The authors note that when opiates provide good pain relief at stable doses, the pain therapy guidelines are relatively easy to follow. When patients have more complex problems and inadequate relief, however, physicians may be inclined to consent to requests for increased opiate dosages. The review authors suggest that, given the risks cited, these patients in particular may benefit from efforts to limit the opioid dosage. Evidence supporting a ceiling dosage for opiate treatment is growing, but no hard number is preferred. The review authors note that a daily dosage limit of 180 mg of morphine or morphine equivalent was used in most of the controlled studies.

Because each opioid acts differently at the opioid receptor, rotating the type of opiate used is suggested as a means of decreasing the opiate dosage needed. According to the authors, rotating to methadone works particularly well, reducing the opiate dosage by as much as one half. Some pain authorities have voiced concern, however, regarding methadone’s prolonged half-life, which may lead to drug accumulation and high plasma levels.

If efforts to limit dosage escalation fail, the authors suggest weaning the patient from opioid therapy. After two to three months without opiates, a “true assessment” of pain may be accomplished, and opioid therapy can be restarted at “much lower doses.”

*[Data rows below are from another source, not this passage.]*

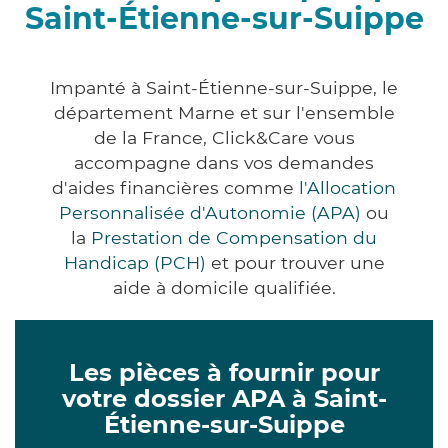
Saint-Étienne-sur-Suippe
Impanté à Saint-Étienne-sur-Suippe, le
département Marne et sur l'ensemble
de la France, Click&Care vous
accompagne dans vos demandes
d'aides financières comme
l'Allocation
Personnalisée d'Autonomie (APA)
ou
la
Prestation de Compensation du
Handicap (PCH)
et pour trouver une
aide à domicile qualifiée.
Les pièces à fournir pour
votre dossier APA à Saint-
Étienne-sur-Suippe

editor’s note: Although this review amply demonstrates the authors’ extensive knowledge of opiate pharmacology and pain pathophysiology, few of the supposedly new insights offered regarding pain therapy reflect what I see in my office practice. The authors’ assertion that opiate therapy simply should be withdrawn if physician-oriented treatment goals are not met may explain why so few chronic pain patients are treated at specialized pain centers, and why so many patients end up returning to their family physician’s office despite referral. The many patients with chronic pain whom I have seen over the years do appear to have increased pain sensitivity. They also appear to be sensitive and fragile in more areas than just the perception of pain, and I doubt their opiate dosage alone is the explanation.

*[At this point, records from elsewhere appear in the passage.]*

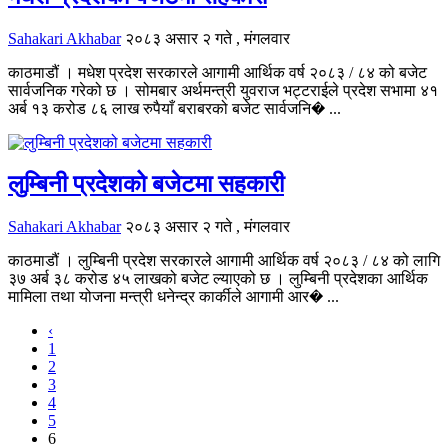
Sahakari Akhabar
२०८३ असार २ गते , मंगलवार
काठमाडौं । मधेश प्रदेश सरकारले आगामी आर्थिक वर्ष २०८३ / ८४ को बजेट
सार्वजनिक गरेको छ । सोमबार अर्थमन्त्री युवराज भट्टराईले प्रदेश सभामा ४१
अर्ब १३ करोड ८६ लाख रुपैयाँ बराबरको बजेट सार्वजनि� ...
लुम्बिनी प्रदेशको बजेटमा सहकारी
Sahakari Akhabar
२०८३ असार २ गते , मंगलवार
काठमाडौं । लुम्बिनी प्रदेश सरकारले आगामी आर्थिक वर्ष २०८३ / ८४ को लागि
३७ अर्ब ३८ करोड ४५ लाखको बजेट ल्याएको छ । लुम्बिनी प्रदेशका आर्थिक
मामिला तथा योजना मन्त्री धनेन्द्र कार्कीले आगामी आर� ...
‹
1
2
3
4
5
6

Raising expectations and helping these vulnerable patients avoid harm by sticking to “one doctor, one pharmacy, one amount” is good common-sense clinical advice. Promptly turning them away if the going gets tough and forcing opiate rotations or reductions in dosages, however, sound like measures to increase physician comfort rather than patient pain relief. Most of the harm I have seen occur in patients with chronic pain does not relate to opiate side effects but rather to the risky measures patients take to obtain pain medicines when no reliable supply is available from a single physician who will follow them over the long run.—B.Z.